Man who ended his life at 104 did not believe in an afterlife
I was delighted to learn that Australian biologist David Goodall was accompanied to Switzerland for his assisted suicide this week by Philip Nitschke, Director of Exit International, who revealed to media that Goodall had no belief in an afterlife.
I am delighted because I met Nitschke in 2009 in the UK where he was, in the face of enormous opposition, carrying out suicide workshops and discussion groups, one of which I attended in Brighton. I found “Dr Death” – as the media branded him – to be an extraordinarily compassionate man with a terrific sense of humour, and he must have been a great companion to Goodall.
According to this report, Exit International said the scientist was declared dead at 12:30 pm today in Liestal, a town outside the city of Basel, where he had traveled to take advantage of Switzerland’s assisted-suicide laws.
Goodall said shortly before he died:
My life has been rather poor for the last year or so. And I’m very happy to end it.
The British-born scientist said that he had been contemplating the idea of suicide for about 20 years, but only started thinking about it for himself after his quality of life deteriorated over the last year.

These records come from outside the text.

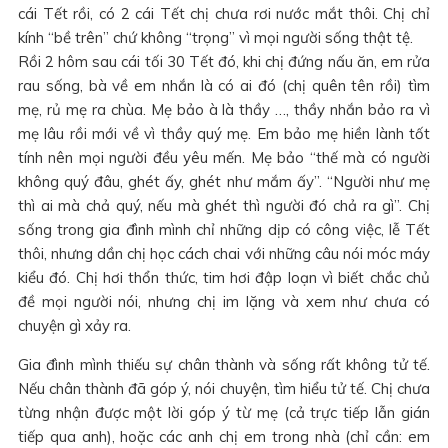
cái Tết rồi, có 2 cái Tết chị chưa rơi nước mắt thôi. Chị chỉ
kính “bề trên” chứ không “trọng” vì mọi người sống thật tệ.
Rồi 2 hôm sau cái tối 30 Tết đó, khi chị đứng nấu ăn, em rửa
rau sống, bà về em nhắn là có ai đó (chị quên tên rồi) tìm
mẹ, rủ mẹ ra chùa. Mẹ bảo à là thầy …, thầy nhắn bảo ra vì
mẹ lâu rồi mới về vì thầy quý mẹ. Em bảo mẹ hiền lành tốt
tính nên mọi người đều yêu mến. Mẹ bảo “thế mà có người
không quý đâu, ghét ấy, ghét như mắm ấy”. “Người như mẹ
thì ai mà chả quý, nếu mà ghét thì người đó chả ra gì”. Chị
sống trong gia đình mình chỉ những dịp có công việc, lễ Tết
thôi, nhưng dần chị học cách chai với những câu nói móc máy
kiểu đó. Chị hơi thổn thức, tim hơi đập loạn vì biết chắc chủ
đề mọi người nói, nhưng chị im lặng và xem như chưa có
chuyện gì xảy ra.
Gia đình mình thiếu sự chân thành và sống rất không tử tế.
Nếu chân thành đã góp ý, nói chuyện, tìm hiểu tử tế. Chị chưa
từng nhận được một lời góp ý từ mẹ (cả trực tiếp lẫn gián
tiếp qua anh), hoặc các anh chị em trong nhà (chỉ cần: em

He cited a lack of mobility, doctor’s restrictions and an Australian law prohibiting him from taking his own life among his complaints, but he was not ill.
Assisted suicide is legal in Switzerland, where the procedure is available for anyone who acknowledges in writing that they are taking their lives willingly – without being forced. But the practice is frowned upon by many doctors and some others who say it should be reserved for the terminally ill.

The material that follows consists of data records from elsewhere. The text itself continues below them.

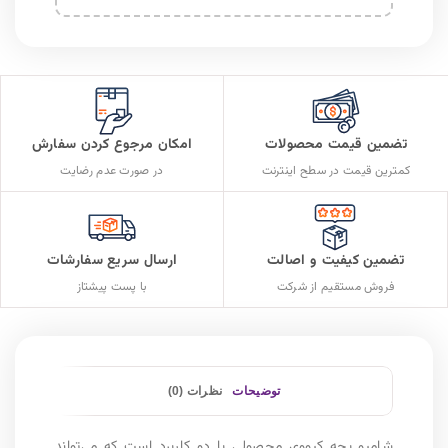
تضمین قیمت محصولات
امکان مرجوع کردن سفارش
کمترین قیمت در سطح اینترنت
در صورت عدم رضایت
تضمین کیفیت و اصالت
ارسال سریع سفارشات
فروش مستقیم از شرکت
با پست پیشتاز
توضیحات
نظرات (0)
شامپو بچه کیووی محصولی با دو کاربرد است که می‌تواند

Goodall and his supporters want the practice to be more accepted as a legitimate choice for elderly people in sound mind.
On Wednesday, Goodall told a crowded news conference that medically assisted suicide should be more widely available.
At my age, and even at rather less than my age, one wants to be free to choose the death and when the death is the appropriate time.
Hundreds of people – some far more frail than Goodall, who used a wheelchair – travel to Switzerland every year to take their lives. The best-known group to help foreigners end their days in the Alpine country is Dignitas, but others include Life Circle in Basel, Goodall’s choice.
Goodall’s life was ended with an intravenous drip of pentobarbital, a chemical often used as an anaesthetic but which is lethal in excessive doses.
A doctor put a cannula in his arm, and Goodall turned a wheel to allow the solution to flow, Exit International said.
Nitschke, above, said that before activating the drip, Goodall had to answer:
Several questions so he knew who he was, where he was and what he was about to do. He answered those questions with great clarity, and activated the process
Beethoven’s Ninth Symphony played in the background, he added.
His last words before losing consciousness were “this is taking an awfully long time,” Nitschke said, but “he died shortly thereafter.”
Addressing religious opposition to assisted suicide, Goodall quoted in this report as saying,
If people for religious purposes interfere with the free will of other people, I think that’s most regrettable. By all means, let them follow their own choice in respect to the end of life, but don’t impose it on other people.
Exit International said Goodall had requested that his body be donated to medicine, or his ashes sprinkled locally.
He wishes to have no funeral, no remembrance service or ceremony. David has no belief in the afterlife.
The Swiss federal statistics office says the number of assisted suicides has been growing fast: Nine years ago, there were 297. By 2015, the most recent year tabulated, the figure had more than tripled to 965. Nearly 15 percent of the cases last year were people under 65 years old.
I am a supporter of the UK-based group My Death, My Decision and recently had a lawyer draw up a Spanish directive which makes clear to medical authorities that, should I be inflicted with a serious medical condition, I do not want to be kept alive. The directive also makes clear that I want no funeral and that, if my body cannot be used for medical science, it is to be cremated and disposed off in any way my husband sees fit.
Spain’s Congress of Deputies is currently debating euthanasia legislation, as right-to-die lobbyists intensify their campaign in the country.
Unidos Podemos (UP), a political coalition of the the Communist Party and the major party Podemos, presented a bill to Congress in mid-January that would permit assisted dying under certain circumstances.
The Unidos Podemos bill proposes that terminally ill patients over the age of 18, and also adults suffering from “unbearable” psychological or physiological pain, be allowed to access medical assistance in dying.